Another surprise: Favuzza expected that once she was out of residency she would have proved herself and would be treated the same as her male colleagues. That didn’t happen at her first attending job.
“My male counterparts were getting paid more, offered more leadership positions, and even promoted in academic rank far quicker that I was,” Favuzza says. “I often did not receive the credit I deserved for work that I accomplished.”
Addressing gender disparities improves patient care
Addressing inequality is about more than advancing the careers of women in surgery. Chugh notes that it also improves patient care. In addition to studies showing that women surgeons often have better patient outcomes, healthcare systems benefit from having providers with a variety of backgrounds, she says.

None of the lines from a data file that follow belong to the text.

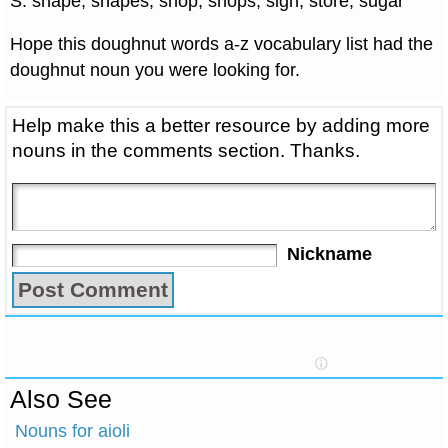
S: shape, shapes, shop, shops, sign, store, sugar
Hope this doughnut words a-z vocabulary list had the
doughnut noun you were looking for.
Help make this a better resource by adding more
nouns in the comments section. Thanks.
Nickname
Also See
Nouns for aioli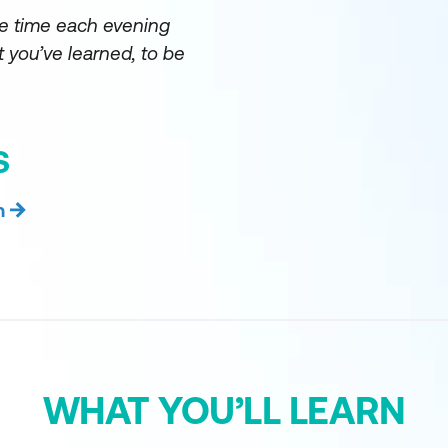
e time each evening
 you’ve learned, to be
S
n
WHAT YOU’LL LEARN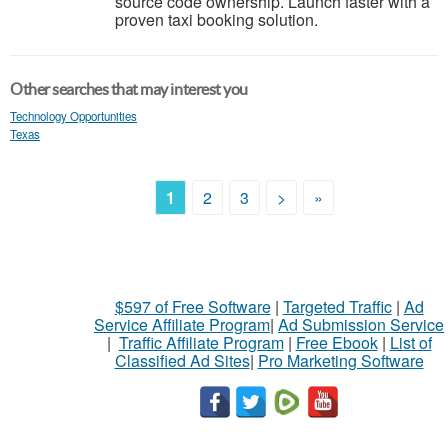
source code ownership. Launch faster with a
proven taxi booking solution.
Other searches that may interest you
Technology Opportunities
Texas
1
2
3
>
»
$597 of Free Software
|
Targeted Traffic
|
Ad
Service Affiliate Program
|
Ad Submission Service
|
Traffic Affiliate Program
|
Free Ebook
|
List of
Classified Ad Sites
|
Pro Marketing Software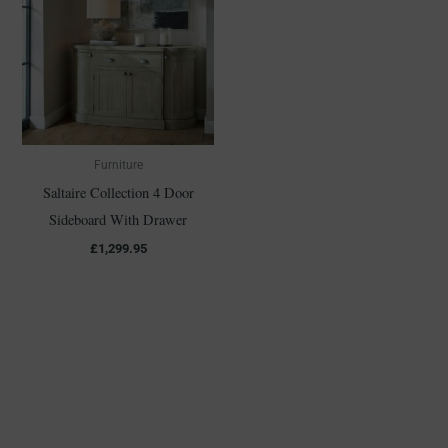
Furniture
Saltaire Collection 4 Door
Sideboard With Drawer
£
1,299.95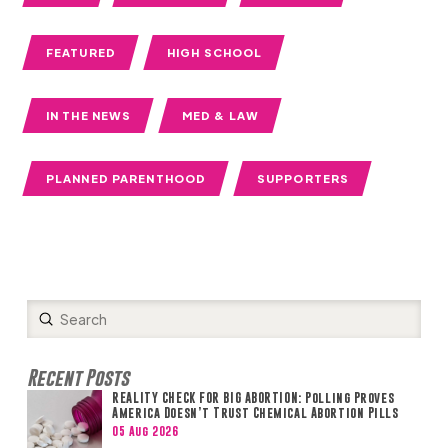
FEATURED
HIGH SCHOOL
IN THE NEWS
MED & LAW
PLANNED PARENTHOOD
SUPPORTERS
Submit
Search
Recent Posts
REALITY CHECK FOR BIG ABORTION: Polling Proves
America Doesn’t Trust Chemical Abortion Pills
05 Aug 2026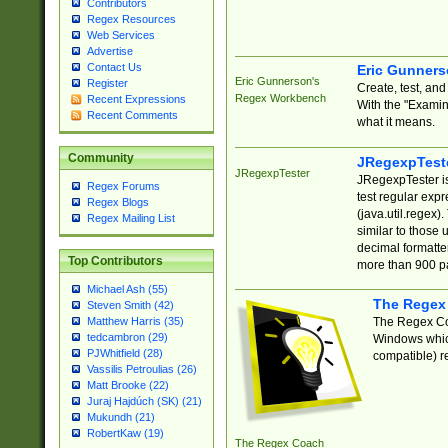
Contributors
Regex Resources
Web Services
Advertise
Contact Us
Eric Gunner
Eric Gunnerson's
Register
Create, test, an
Regex Workbench
Recent Expressions
With the "Examin
Recent Comments
what it means.
Community
JRegexpTest
JRegexpTester
JRegexpTester is
Regex Forums
test regular exp
Regex Blogs
(java.util.regex)
Regex Mailing List
similar to those 
decimal formatter
Top Contributors
more than 900 pa
Michael Ash (55)
The Regex
Steven Smith (42)
The Regex Coa
Matthew Harris (35)
tedcambron (29)
Windows which
PJWhitfield (28)
compatible) re
Vassilis Petroulias (26)
Matt Brooke (22)
Juraj Hajdúch (SK) (21)
Mukundh (21)
RobertKaw (19)
The Regex Coach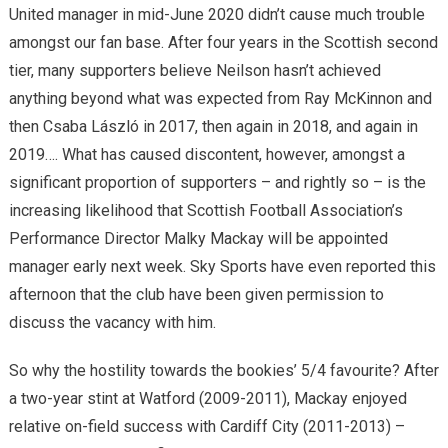
United manager in mid-June 2020 didn’t cause much trouble
amongst our fan base. After four years in the Scottish second
tier, many supporters believe Neilson hasn’t achieved
anything beyond what was expected from Ray McKinnon and
then Csaba László in 2017, then again in 2018, and again in
2019…. What has caused discontent, however, amongst a
significant proportion of supporters – and rightly so – is the
increasing likelihood that Scottish Football Association’s
Performance Director Malky Mackay will be appointed
manager early next week. Sky Sports have even reported this
afternoon that the club have been given permission to
discuss the vacancy with him.
So why the hostility towards the bookies’ 5/4 favourite? After
a two-year stint at Watford (2009-2011), Mackay enjoyed
relative on-field success with Cardiff City (2011-2013) –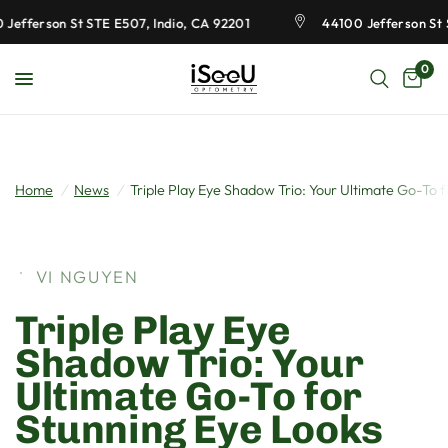
Jefferson St STE E507, Indio, CA 92201
44100 Jefferson St S
0
Home
/
News
/
Triple Play Eye Shadow Trio: Your Ultimate Go-To 
VI NGUYEN
Triple Play Eye
Shadow Trio: Your
Ultimate Go-To for
Stunning Eye Looks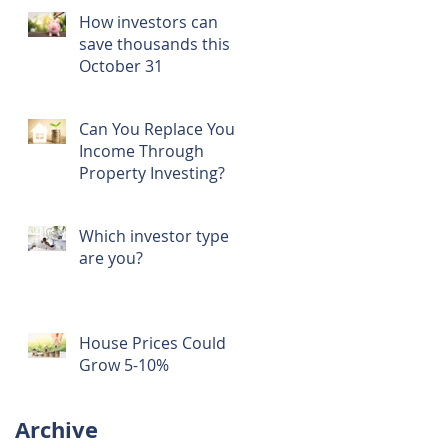
How investors can
save thousands this
October 31
Can You Replace Your
Income Through
Property Investing?
Which investor type
are you?
House Prices Could
Grow 5-10%
t
Archive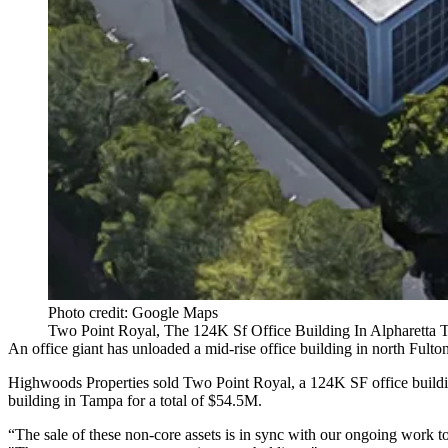
Photo credit: Google Maps
Two Point Royal, The 124K Sf Office Building In Alpharetta
An office giant has unloaded a mid-rise office building in
north Fulto
Highwoods Properties
sold Two Point Royal, a 124K SF office build
building in Tampa for a total of $54.5M.
“The sale of these non-core assets is in sync with our ongoing work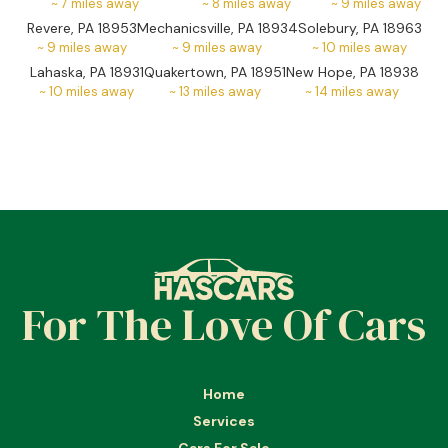
~
7
miles away
~
8
miles away
~
9
miles away
Revere, PA 18953
Mechanicsville, PA 18934
Solebury, PA 18963
~
9
miles away
~
9
miles away
~
10
miles away
Lahaska, PA 18931
Quakertown, PA 18951
New Hope, PA 18938
~
10
miles away
~
13
miles away
~
14
miles away
For The Love Of Cars
Home
Services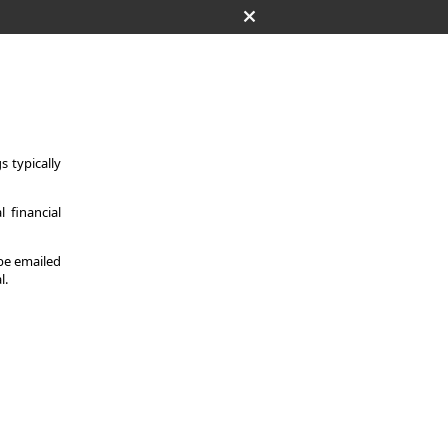
 typically
 financial
 be emailed
l.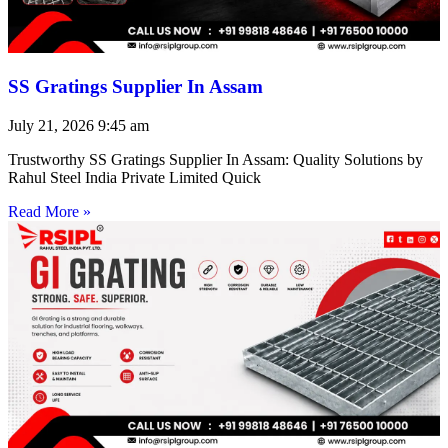
SS Gratings Supplier In Assam
July 21, 2026
9:45 am
Trustworthy SS Gratings Supplier In Assam: Quality Solutions by
Rahul Steel India Private Limited Quick
Read More »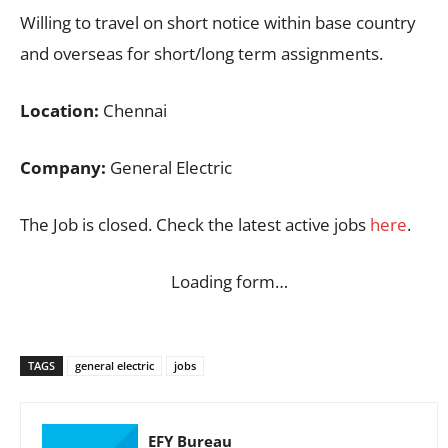
Willing to travel on short notice within base country
and overseas for short/long term assignments.
Location:
Chennai
Company:
General Electric
The Job is closed. Check the latest active jobs
here
.
Loading form…
TAGS
general electric
jobs
EFY Bureau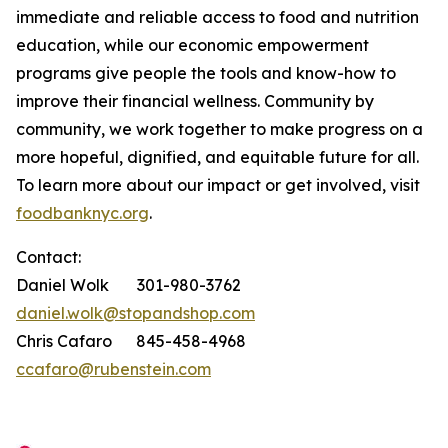
immediate and reliable access to food and nutrition
education, while our economic empowerment
programs give people the tools and know-how to
improve their financial wellness. Community by
community, we work together to make progress on a
more hopeful, dignified, and equitable future for all.
To learn more about our impact or get involved, visit
foodbanknyc.org
.
Contact:
Daniel Wolk 301-980-3762
daniel.wolk@stopandshop.com
Chris Cafaro 845-458-4968
ccafaro@rubenstein.com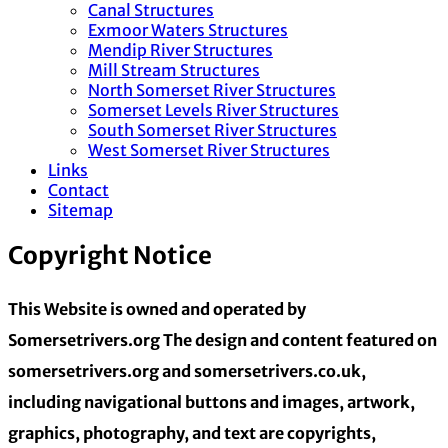
Canal Structures
Exmoor Waters Structures
Mendip River Structures
Mill Stream Structures
North Somerset River Structures
Somerset Levels River Structures
South Somerset River Structures
West Somerset River Structures
Links
Contact
Sitemap
Copyright Notice
This Website is owned and operated by
Somersetrivers.org The design and content featured on
somersetrivers.org and somersetrivers.co.uk,
including navigational buttons and images, artwork,
graphics, photography, and text are copyrights,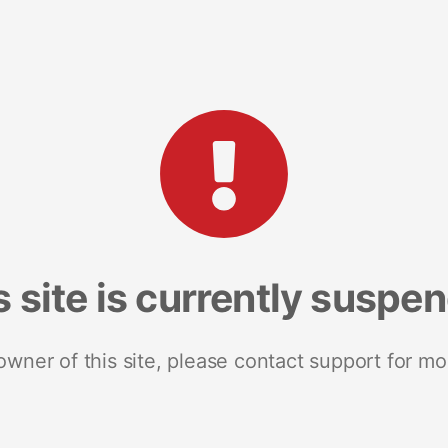
s site is currently suspe
 owner of this site, please contact support for mo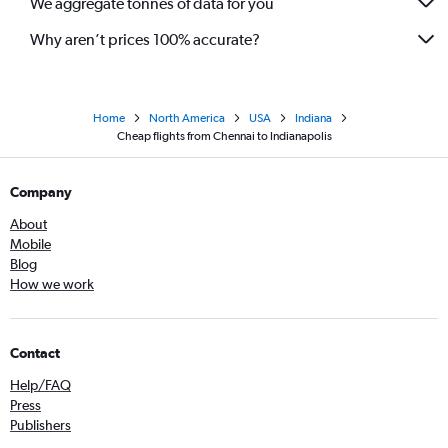
We aggregate tonnes of data for you
Why aren’t prices 100% accurate?
Home
North America
USA
Indiana
Cheap flights from Chennai to Indianapolis
Company
About
Mobile
Blog
How we work
Contact
Help/FAQ
Press
Publishers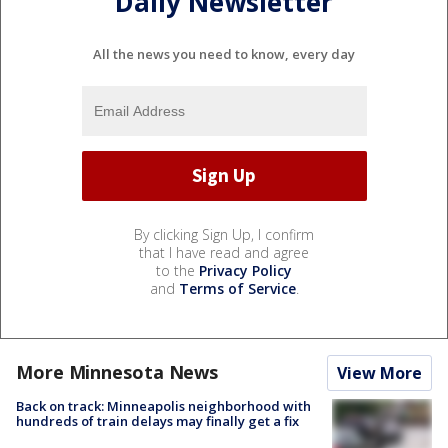
Daily Newsletter
All the news you need to know, every day
By clicking Sign Up, I confirm
that I have read and agree
to the
Privacy Policy
and
Terms of Service
.
More Minnesota News
View More
Back on track: Minneapolis neighborhood with
hundreds of train delays may finally get a fix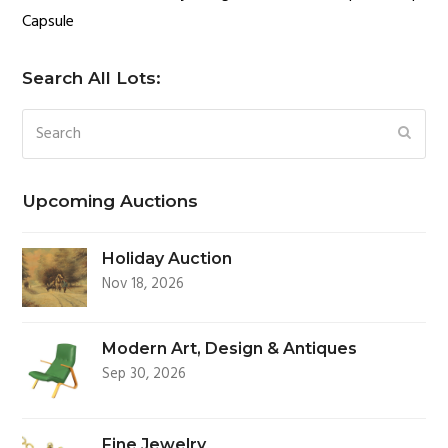
Capsule
Search All Lots:
Search
SUBM
Upcoming Auctions
Holiday Auction
Nov 18, 2026
Modern Art, Design & Antiques
Sep 30, 2026
Fine Jewelry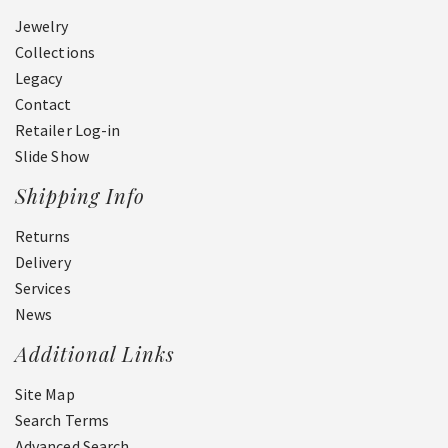
Jewelry
Collections
Legacy
Contact
Retailer Log-in
Slide Show
Shipping Info
Returns
Delivery
Services
News
Additional Links
Site Map
Search Terms
Advanced Search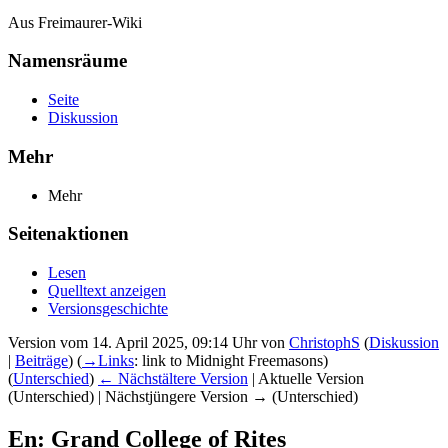
Aus Freimaurer-Wiki
Namensräume
Seite
Diskussion
Mehr
Mehr
Seitenaktionen
Lesen
Quelltext anzeigen
Versionsgeschichte
Version vom 14. April 2025, 09:14 Uhr von
ChristophS
(
Diskussion
|
Beiträge
)
(
→‎Links
:
link to Midnight Freemasons
)
(
Unterschied
)
← Nächstältere Version
| Aktuelle Version
(Unterschied) | Nächstjüngere Version → (Unterschied)
En: Grand College of Rites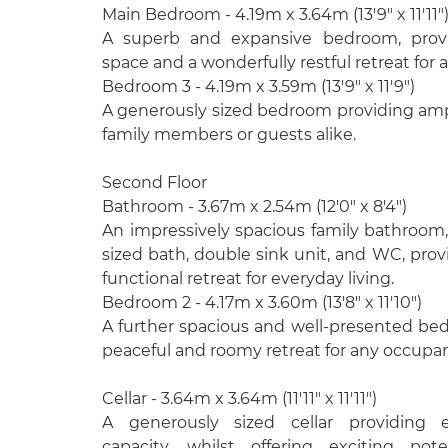
Main Bedroom - 4.19m x 3.64m (13'9" x 11'11"
A superb and expansive bedroom, provi
space and a wonderfully restful retreat for
Bedroom 3 - 4.19m x 3.59m (13'9" x 11'9")
A generously sized bedroom providing ampl
family members or guests alike.
Second Floor
Bathroom - 3.67m x 2.54m (12'0" x 8'4")
An impressively spacious family bathroom, f
sized bath, double sink unit, and WC, prov
functional retreat for everyday living.
Bedroom 2 - 4.17m x 3.60m (13'8" x 11'10")
A further spacious and well-presented be
peaceful and roomy retreat for any occupan
Cellar - 3.64m x 3.64m (11'11" x 11'11")
A generously sized cellar providing e
capacity, whilst offering exciting pote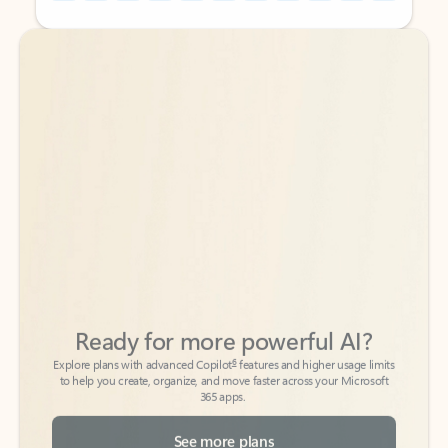
Back to tabs
Back to tabs
Ready for more powerful AI?
6
Explore plans with advanced Copilot
features and higher usage limits
to help you create, organize, and move faster across your Microsoft
365 apps.
See more plans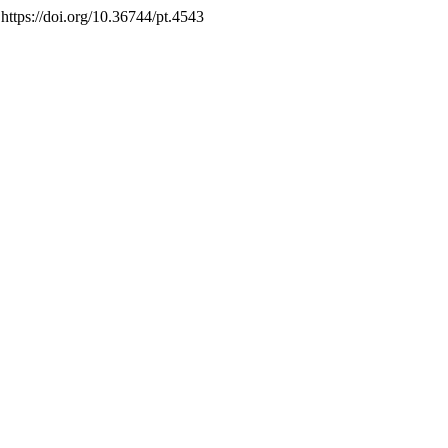
 https://doi.org/10.36744/pt.4543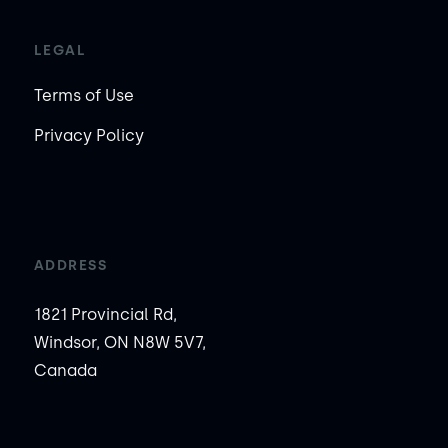
LEGAL
Terms of Use
Privacy Policy
ADDRESS
1821 Provincial Rd,
Windsor, ON N8W 5V7,
Canada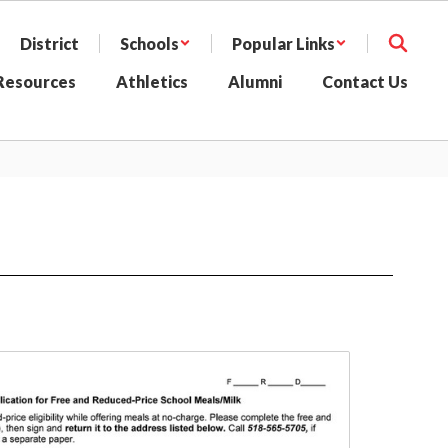
District
Schools
Popular Links
 Resources
Athletics
Alumni
Contact Us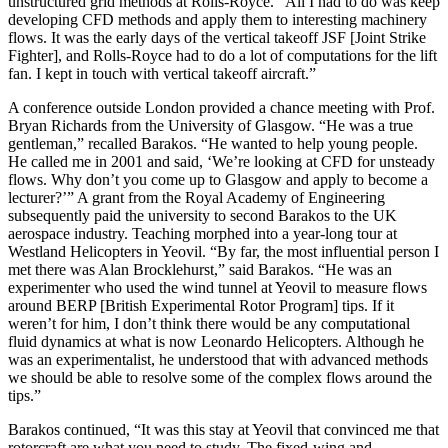
unstructured grid methods at Rolls-Royce. “All I had to do was keep
developing CFD methods and apply them to interesting machinery
flows. It was the early days of the vertical takeoff JSF [Joint Strike
Fighter], and Rolls-Royce had to do a lot of computations for the lift
fan. I kept in touch with vertical takeoff aircraft.”
A conference outside London provided a chance meeting with Prof.
Bryan Richards from the University of Glasgow. “He was a true
gentleman,” recalled Barakos. “He wanted to help young people.
He called me in 2001 and said, ‘We’re looking at CFD for unsteady
flows. Why don’t you come up to Glasgow and apply to become a
lecturer?’” A grant from the Royal Academy of Engineering
subsequently paid the university to second Barakos to the UK
aerospace industry. Teaching morphed into a year-long tour at
Westland Helicopters in Yeovil. “By far, the most influential person I
met there was Alan Brocklehurst,” said Barakos. “He was an
experimenter who used the wind tunnel at Yeovil to measure flows
around BERP [British Experimental Rotor Program] tips. If it
weren’t for him, I don’t think there would be any computational
fluid dynamics at what is now Leonardo Helicopters. Although he
was an experimentalist, he understood that with advanced methods
we should be able to resolve some of the complex flows around the
tips.”
Barakos continued, “It was this stay at Yeovil that convinced me that
rotorcraft are what you need to study. The fixed-wing and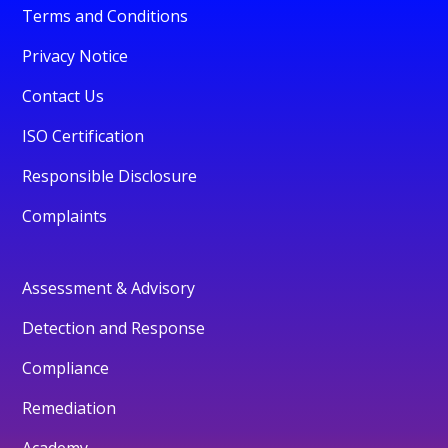
Terms and Conditions
Privacy Notice
Contact Us
ISO Certification
Responsible Disclosure
Complaints
Assessment & Advisory
Detection and Response
Compliance
Remediation
Academy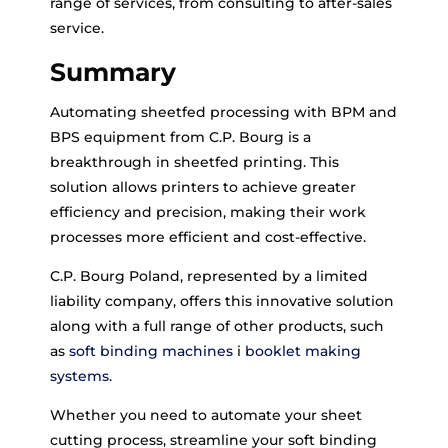
range of services, from consulting to after-sales
service.
Summary
Automating sheetfed processing with BPM and
BPS equipment from C.P. Bourg is a
breakthrough in sheetfed printing. This
solution allows printers to achieve greater
efficiency and precision, making their work
processes more efficient and cost-effective.
C.P. Bourg Poland, represented by a limited
liability company, offers this innovative solution
along with a full range of other products, such
as
soft binding machines
i
booklet making
systems
.
Whether you need to automate your sheet
cutting process, streamline your soft binding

She points to the example of a breast cancer surgeon who herself has gone through treatment for breast cancer — bringing a personal understanding of what her patient is going through and how to help.
“Having people who look like you take care of you is hugely important,” she says. “It doesn’t mean your surgeon has to be a woman if you’re a woman, but it’s about having a diversity of thought and ideas.”
Acknowledging that implicit bias exists and committing to making a change are needed first steps to breaking the glass ceiling, Favuzza says. Other actions that hospitals and healthcare systems can take to address inequity include salary transparency, setting clear paths for promotion, recognizing the accomplishments of both male and female surgeons, and making sure that the workload of uncompensated, “invisible” tasks like teaching and service are distributed equally between women and men. Favuzza notes that BMC is a great example of a hospital system constantly striving to eliminate gender inequity, specifically calling out the leadership of its woman chair of surgery Jennifer Tseng, MD, MPH.
Chugh agrees with the importance of women in leadership. When discussing her decision to do her residency at BMC, she says, “I was wondering, would I be the only woman in the room, and when it came to picking chief resident would it always be a man chosen over a woman? I’m so grateful and lucky that our program is not like that.”